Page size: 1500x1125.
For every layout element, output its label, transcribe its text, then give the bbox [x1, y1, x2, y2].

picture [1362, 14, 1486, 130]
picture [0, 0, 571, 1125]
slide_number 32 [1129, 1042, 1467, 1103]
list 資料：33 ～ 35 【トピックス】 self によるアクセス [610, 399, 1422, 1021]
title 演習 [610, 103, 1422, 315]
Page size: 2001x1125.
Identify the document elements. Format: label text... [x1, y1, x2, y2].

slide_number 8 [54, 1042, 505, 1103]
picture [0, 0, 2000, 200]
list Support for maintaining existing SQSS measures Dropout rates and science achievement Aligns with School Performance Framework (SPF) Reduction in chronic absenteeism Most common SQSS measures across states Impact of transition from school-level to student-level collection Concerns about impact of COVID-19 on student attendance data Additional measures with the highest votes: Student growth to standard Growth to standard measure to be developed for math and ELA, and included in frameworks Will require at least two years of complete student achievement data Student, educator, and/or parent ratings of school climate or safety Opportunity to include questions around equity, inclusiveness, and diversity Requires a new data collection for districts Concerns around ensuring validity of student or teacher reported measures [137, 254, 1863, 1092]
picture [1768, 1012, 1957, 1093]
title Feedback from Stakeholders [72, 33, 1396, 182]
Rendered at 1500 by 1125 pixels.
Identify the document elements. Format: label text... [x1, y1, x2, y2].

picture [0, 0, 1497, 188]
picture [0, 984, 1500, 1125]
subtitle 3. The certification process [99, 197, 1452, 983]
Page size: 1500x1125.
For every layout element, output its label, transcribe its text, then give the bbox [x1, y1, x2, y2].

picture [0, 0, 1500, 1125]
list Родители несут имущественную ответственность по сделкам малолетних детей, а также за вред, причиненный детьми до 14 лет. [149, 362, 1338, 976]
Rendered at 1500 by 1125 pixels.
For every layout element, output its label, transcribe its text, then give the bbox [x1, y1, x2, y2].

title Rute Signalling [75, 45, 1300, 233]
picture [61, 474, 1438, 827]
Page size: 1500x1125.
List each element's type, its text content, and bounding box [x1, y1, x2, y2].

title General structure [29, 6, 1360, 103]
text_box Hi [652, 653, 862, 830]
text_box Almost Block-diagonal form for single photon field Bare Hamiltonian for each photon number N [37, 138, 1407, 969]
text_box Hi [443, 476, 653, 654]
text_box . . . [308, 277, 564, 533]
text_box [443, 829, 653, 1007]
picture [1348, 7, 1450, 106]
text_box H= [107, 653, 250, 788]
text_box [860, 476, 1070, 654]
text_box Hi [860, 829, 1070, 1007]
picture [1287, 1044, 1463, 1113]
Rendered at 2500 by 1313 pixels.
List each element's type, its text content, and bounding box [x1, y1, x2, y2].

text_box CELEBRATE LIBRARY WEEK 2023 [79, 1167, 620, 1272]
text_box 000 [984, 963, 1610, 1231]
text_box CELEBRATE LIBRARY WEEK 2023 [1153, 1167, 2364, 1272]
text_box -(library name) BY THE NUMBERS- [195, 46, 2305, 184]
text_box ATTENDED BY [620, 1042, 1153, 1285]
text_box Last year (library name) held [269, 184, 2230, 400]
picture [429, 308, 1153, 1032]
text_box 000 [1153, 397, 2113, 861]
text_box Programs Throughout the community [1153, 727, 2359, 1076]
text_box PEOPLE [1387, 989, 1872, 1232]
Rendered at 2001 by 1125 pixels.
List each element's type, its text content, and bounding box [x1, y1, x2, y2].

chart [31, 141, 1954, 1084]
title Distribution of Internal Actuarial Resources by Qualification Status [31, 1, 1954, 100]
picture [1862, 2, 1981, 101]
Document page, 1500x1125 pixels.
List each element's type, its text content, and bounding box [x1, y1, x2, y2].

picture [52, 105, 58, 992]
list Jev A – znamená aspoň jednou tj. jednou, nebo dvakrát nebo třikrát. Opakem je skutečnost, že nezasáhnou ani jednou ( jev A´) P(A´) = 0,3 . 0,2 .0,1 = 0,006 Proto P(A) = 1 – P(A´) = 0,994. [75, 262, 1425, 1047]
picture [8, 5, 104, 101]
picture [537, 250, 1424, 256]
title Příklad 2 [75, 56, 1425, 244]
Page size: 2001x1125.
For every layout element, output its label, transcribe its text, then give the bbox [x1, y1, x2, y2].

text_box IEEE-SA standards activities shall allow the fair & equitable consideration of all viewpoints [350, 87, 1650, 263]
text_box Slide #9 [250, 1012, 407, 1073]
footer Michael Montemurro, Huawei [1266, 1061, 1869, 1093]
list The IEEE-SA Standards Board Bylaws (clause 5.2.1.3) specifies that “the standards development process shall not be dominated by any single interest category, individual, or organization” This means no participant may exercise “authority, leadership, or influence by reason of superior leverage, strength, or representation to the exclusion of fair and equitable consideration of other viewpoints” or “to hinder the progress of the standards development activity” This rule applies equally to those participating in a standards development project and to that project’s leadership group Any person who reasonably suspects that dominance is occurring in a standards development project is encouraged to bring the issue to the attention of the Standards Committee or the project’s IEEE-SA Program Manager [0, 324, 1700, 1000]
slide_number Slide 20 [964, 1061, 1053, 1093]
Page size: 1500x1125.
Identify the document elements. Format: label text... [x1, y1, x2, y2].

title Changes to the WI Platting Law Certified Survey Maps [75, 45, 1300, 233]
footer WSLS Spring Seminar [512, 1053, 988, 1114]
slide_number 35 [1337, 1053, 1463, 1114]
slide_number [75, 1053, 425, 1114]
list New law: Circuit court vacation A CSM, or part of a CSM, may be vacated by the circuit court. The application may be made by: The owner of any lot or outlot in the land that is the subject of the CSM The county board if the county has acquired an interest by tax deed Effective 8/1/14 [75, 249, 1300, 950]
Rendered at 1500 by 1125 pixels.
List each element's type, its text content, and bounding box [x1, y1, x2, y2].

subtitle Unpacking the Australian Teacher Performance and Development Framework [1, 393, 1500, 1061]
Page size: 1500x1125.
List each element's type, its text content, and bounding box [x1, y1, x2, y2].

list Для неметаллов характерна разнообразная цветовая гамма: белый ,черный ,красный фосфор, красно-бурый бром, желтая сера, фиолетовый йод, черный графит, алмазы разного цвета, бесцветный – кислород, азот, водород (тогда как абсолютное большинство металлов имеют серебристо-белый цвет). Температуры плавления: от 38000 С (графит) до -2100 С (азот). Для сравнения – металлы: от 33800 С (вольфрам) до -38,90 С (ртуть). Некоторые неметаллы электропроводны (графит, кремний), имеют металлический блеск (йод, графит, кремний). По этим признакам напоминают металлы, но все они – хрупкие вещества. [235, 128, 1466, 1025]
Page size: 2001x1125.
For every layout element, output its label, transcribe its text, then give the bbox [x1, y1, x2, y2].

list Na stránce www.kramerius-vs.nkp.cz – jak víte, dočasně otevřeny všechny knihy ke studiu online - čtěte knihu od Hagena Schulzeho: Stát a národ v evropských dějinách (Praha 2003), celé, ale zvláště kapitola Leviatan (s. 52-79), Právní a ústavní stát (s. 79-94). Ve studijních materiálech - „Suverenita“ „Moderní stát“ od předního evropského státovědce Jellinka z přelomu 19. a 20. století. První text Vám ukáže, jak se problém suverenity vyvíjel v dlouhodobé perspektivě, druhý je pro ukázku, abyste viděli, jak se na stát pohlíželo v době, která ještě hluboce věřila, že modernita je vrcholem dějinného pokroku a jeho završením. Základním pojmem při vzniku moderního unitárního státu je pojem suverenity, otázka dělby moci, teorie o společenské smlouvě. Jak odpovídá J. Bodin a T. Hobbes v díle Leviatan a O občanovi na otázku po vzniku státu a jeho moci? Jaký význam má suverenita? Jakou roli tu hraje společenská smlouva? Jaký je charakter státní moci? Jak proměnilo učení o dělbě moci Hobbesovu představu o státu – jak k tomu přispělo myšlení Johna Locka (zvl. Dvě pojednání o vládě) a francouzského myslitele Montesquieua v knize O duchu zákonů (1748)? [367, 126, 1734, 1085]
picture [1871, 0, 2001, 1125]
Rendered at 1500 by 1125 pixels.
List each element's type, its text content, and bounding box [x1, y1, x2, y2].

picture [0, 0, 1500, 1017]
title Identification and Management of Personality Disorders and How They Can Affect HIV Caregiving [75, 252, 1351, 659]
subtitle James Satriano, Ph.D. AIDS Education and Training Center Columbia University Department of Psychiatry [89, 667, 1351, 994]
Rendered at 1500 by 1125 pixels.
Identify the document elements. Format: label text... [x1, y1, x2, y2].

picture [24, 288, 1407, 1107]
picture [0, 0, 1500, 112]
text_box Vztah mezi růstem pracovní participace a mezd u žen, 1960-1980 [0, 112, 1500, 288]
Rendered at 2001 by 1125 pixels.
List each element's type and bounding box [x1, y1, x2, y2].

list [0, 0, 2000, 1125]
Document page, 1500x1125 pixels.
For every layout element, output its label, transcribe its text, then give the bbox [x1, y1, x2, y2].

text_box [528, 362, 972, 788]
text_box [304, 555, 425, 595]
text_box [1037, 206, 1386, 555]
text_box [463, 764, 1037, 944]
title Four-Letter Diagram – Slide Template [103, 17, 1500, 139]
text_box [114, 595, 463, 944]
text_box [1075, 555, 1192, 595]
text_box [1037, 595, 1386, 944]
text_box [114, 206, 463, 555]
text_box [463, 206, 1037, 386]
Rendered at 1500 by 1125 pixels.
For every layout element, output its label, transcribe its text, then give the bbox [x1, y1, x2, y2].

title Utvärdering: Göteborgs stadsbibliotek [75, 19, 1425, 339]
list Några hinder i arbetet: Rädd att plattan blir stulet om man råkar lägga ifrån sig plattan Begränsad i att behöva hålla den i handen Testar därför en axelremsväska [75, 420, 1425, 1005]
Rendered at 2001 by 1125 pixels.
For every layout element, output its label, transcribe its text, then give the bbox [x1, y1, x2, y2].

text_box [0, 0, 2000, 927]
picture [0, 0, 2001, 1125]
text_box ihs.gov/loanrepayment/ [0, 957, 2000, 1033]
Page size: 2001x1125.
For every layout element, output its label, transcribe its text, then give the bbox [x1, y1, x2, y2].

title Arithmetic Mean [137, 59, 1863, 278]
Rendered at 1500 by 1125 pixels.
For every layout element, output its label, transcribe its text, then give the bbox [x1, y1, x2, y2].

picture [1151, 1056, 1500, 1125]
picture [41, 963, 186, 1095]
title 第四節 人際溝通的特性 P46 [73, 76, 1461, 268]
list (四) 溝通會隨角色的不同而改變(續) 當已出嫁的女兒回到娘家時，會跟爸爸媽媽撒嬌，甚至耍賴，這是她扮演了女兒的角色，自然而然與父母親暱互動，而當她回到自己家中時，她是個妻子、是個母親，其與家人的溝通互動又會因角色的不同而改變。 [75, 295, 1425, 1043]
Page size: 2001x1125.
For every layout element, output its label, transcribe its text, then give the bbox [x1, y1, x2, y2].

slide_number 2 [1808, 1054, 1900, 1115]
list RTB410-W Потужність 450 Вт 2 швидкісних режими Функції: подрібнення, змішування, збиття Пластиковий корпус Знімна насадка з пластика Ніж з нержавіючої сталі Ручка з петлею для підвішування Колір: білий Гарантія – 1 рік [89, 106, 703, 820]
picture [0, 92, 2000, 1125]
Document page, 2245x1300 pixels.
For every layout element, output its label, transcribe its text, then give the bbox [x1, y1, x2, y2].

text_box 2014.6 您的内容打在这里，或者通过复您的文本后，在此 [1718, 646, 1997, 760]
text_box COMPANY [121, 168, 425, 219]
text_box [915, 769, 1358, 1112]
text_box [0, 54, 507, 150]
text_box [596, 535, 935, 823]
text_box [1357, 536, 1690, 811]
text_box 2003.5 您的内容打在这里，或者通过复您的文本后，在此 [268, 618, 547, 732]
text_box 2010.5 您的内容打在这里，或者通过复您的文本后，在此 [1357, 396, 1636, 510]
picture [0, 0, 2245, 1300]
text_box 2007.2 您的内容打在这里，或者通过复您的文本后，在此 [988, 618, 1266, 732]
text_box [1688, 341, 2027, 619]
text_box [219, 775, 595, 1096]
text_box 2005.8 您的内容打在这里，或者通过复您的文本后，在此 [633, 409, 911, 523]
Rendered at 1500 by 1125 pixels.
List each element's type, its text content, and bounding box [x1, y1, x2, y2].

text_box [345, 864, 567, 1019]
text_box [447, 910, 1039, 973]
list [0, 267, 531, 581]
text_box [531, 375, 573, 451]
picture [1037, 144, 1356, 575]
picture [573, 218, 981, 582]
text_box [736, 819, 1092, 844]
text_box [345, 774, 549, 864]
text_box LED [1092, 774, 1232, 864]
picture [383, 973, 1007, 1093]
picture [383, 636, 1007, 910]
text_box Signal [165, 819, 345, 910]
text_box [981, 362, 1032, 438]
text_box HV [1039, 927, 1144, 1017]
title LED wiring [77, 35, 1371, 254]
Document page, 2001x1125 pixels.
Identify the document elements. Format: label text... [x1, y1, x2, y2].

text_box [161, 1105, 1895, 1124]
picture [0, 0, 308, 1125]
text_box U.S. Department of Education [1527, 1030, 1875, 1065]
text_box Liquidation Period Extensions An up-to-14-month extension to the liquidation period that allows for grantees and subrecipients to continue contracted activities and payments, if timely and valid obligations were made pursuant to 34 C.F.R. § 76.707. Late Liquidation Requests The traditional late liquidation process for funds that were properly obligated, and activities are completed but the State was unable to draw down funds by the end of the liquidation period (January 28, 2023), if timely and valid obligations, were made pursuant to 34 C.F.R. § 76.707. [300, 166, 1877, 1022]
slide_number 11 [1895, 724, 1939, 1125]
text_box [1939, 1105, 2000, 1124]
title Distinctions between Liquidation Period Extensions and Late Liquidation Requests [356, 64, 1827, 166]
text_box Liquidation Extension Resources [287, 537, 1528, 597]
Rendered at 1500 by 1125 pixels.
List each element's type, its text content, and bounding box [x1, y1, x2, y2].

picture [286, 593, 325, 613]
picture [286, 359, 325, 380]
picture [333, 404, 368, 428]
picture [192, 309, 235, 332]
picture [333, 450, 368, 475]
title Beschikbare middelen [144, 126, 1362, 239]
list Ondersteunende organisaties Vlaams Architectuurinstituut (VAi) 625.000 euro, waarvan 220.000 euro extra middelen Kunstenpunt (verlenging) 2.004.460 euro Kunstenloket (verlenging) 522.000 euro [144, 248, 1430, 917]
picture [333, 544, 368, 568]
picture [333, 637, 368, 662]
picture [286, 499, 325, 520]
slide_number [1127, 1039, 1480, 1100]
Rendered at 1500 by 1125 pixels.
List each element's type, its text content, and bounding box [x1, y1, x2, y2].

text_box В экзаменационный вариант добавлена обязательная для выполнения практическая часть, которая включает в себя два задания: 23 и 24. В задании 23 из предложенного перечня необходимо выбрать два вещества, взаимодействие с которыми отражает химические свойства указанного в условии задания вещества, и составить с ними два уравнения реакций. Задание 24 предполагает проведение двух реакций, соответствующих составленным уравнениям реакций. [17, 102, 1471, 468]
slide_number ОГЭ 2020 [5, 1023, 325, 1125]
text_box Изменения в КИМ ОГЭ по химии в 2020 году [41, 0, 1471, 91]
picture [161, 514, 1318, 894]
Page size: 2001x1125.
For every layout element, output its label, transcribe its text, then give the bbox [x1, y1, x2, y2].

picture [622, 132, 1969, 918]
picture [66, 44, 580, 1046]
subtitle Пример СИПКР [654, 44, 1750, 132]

Try it – In the listing above, locate the line containing "text_box [915, 769, 1358, 1112]" and the line containing "text_box [447, 910, 1039, 973]", then transcribe both and every line between them verbatim.

Answer below –
text_box [915, 769, 1358, 1112]
text_box [0, 54, 507, 150]
text_box [596, 535, 935, 823]
text_box [1357, 536, 1690, 811]
text_box 2003.5 您的内容打在这里，或者通过复您的文本后，在此 [268, 618, 547, 732]
text_box 2010.5 您的内容打在这里，或者通过复您的文本后，在此 [1357, 396, 1636, 510]
picture [0, 0, 2245, 1300]
text_box 2007.2 您的内容打在这里，或者通过复您的文本后，在此 [988, 618, 1266, 732]
text_box [1688, 341, 2027, 619]
text_box [219, 775, 595, 1096]
text_box 2005.8 您的内容打在这里，或者通过复您的文本后，在此 [633, 409, 911, 523]
Rendered at 1500 by 1125 pixels.
List each element's type, its text content, and bounding box [x1, y1, x2, y2].

text_box [345, 864, 567, 1019]
text_box [447, 910, 1039, 973]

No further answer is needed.